The scheduled configuration is smarter than it might sound. Imagine that the Nexus switch is currently running 4.x, and the desired version of code is 5.x, and the configuration contains commands that are only available in 5.x. If the configuration were applied while the switch was still running 4.x, the 5.x-only commands would fail. Thus a scheduled configuration is only loaded after the switch has reloaded and booted from the new software version (5.x) and the commands will be valid. Clever stuff.

And The Problem Is?

The scheduled configuration on the Nexus switch gets parsed and installed before the attached FEXen have completed loading and are online. As a result, all configurations referring to ports on FEX modules are rejected because they refer to invalid port numbers.
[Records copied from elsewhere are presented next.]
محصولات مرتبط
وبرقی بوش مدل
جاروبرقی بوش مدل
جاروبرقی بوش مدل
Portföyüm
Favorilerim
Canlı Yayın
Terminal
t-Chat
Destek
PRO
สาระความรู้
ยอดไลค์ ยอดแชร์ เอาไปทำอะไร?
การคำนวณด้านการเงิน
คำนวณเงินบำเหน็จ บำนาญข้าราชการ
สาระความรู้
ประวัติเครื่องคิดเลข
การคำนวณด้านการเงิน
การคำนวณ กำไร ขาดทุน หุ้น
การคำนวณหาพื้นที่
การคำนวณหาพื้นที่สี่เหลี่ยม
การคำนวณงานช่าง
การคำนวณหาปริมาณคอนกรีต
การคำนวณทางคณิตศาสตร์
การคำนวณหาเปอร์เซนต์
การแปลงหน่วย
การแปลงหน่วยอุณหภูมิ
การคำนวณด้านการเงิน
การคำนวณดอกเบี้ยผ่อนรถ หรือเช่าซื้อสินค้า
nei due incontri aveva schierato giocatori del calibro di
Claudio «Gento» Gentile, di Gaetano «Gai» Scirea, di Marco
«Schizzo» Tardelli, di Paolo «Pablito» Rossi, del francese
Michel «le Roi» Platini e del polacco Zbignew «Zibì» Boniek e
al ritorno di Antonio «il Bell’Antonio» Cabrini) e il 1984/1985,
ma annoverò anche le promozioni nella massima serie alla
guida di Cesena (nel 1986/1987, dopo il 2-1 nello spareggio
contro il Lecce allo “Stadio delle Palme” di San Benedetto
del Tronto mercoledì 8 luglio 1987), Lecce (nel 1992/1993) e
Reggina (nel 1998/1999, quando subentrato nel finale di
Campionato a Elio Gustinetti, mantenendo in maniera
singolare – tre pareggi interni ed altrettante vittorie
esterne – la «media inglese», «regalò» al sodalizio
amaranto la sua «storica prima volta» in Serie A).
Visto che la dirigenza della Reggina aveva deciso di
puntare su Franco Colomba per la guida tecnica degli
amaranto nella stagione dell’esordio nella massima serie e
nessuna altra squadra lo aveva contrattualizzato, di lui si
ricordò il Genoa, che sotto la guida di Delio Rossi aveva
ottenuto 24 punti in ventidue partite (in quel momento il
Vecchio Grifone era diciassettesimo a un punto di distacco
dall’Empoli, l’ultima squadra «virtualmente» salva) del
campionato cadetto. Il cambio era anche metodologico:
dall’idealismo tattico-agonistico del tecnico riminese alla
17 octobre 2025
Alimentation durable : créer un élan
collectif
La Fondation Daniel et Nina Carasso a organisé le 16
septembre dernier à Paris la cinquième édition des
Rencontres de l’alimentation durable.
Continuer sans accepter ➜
That’s not good, but let’s not worry because the other switch in the Nexus VPC pair is still up and running with the full configuration, right?

VPC consistency is an interesting beast. FEX ports have to be configured identically on both switches in order for them to work; if they aren’t configured identically, they, uh, get suspended. The scheduled configuration–which has loaded with all the FEX port configuration rejected–now means my two switches are out of sync, so all of the FEX ports on the second switch go into suspended mode. This is not good, as is probably obvious, because now all my FEX ports on all attached FEXen have gone down, which means so did all the servers connected to the FEX.

The Solution: Pre-Provisioning

Pre-provision your FEXen! For example:

slot 140
 provision model N2K-C2248T
slot 141
 provision model N2K-C2248T

When the scheduled configuration loads with pre-provisioning commands in it, the Nexus now knows how many ports (and what kind) to pre-allocate on what virtual slot, so the configuration doesn’t get rejected. Problem solved!

It Is Known

I should note that this is not a bug; this is expected behavior and Cisco notes this in the VPC Operations Guide which I’m sure we’ve all read carefully. The documentation provides a good set of steps to follow, but they are impractical where DCNM is doing POAP. The guide also discusses needing configuration sync enabled. For a variety of reasons I don’t use configuration sync, but the rest of the steps are still relevant.

The Cisco Nexus engineering team says that this behavior with a scheduled configuration is expected and is by design, so there’s nothing to fix in NXOS. I would argue that it wouldn’t be rocket science for the switch to look at the config and say Oh, wait a moment, these fex-fabric ports suggest that maybe we have a FEX coming online and I should wait to apply anything on this slot until I see something. Maybe that would make things worse.

The DCNM engineering team also sees nothing to fix on the DCNM side; it is successfully delivering the configuration as requested. Consequently I’ve made a feature request. In DCNM when a configuration is uploaded for POAP, DCNM looks at the configuration and extracts the hostname and the management IP so that those data can be displayed in the POAP status tables. I’ve asked that DCNM goes one step further, and looks for the commands switchport mode fex-fabric in the configuration while not also seeing slot XXX\provision ... in the same. If that’s the case, it’s evident that a FEX is, or is intended to be, connected to the switch but pre-provisioning has not been configured. While DCNM would not be able to automatically insert pre-provisioning commands for you, would it hurt to pop up an alert which says You have uploaded a configuration containing FEX interfaces but no pre-provisioning configuration exists. This may take down all FEX ports when deployed! Maybe it will happen, though I’m sure it’s a low priority feature request.

In conclusion: pre-provision your FEXen if you’re going to do POAP or otherwise activate a configuration prior to the FEX modules coming online. Read the manuals, perhaps? Either way, lesson learned.

1 Comment on Pre-Provisioning Your FEXen For Fun and Profit

  1. Thanks for documenting this. I’m about to upgrade 4 5596 switches with dual homed FExs. They are setup in a back-to-back VPC with the 7ks. So I’m looking at a disruptive upgrade. Cisco recommended I pre-provision the Fexs before upgrading the VPC peers to mitigate the downtime. I was looking for a reason why they would recommend that and your post above outlines the reasons why.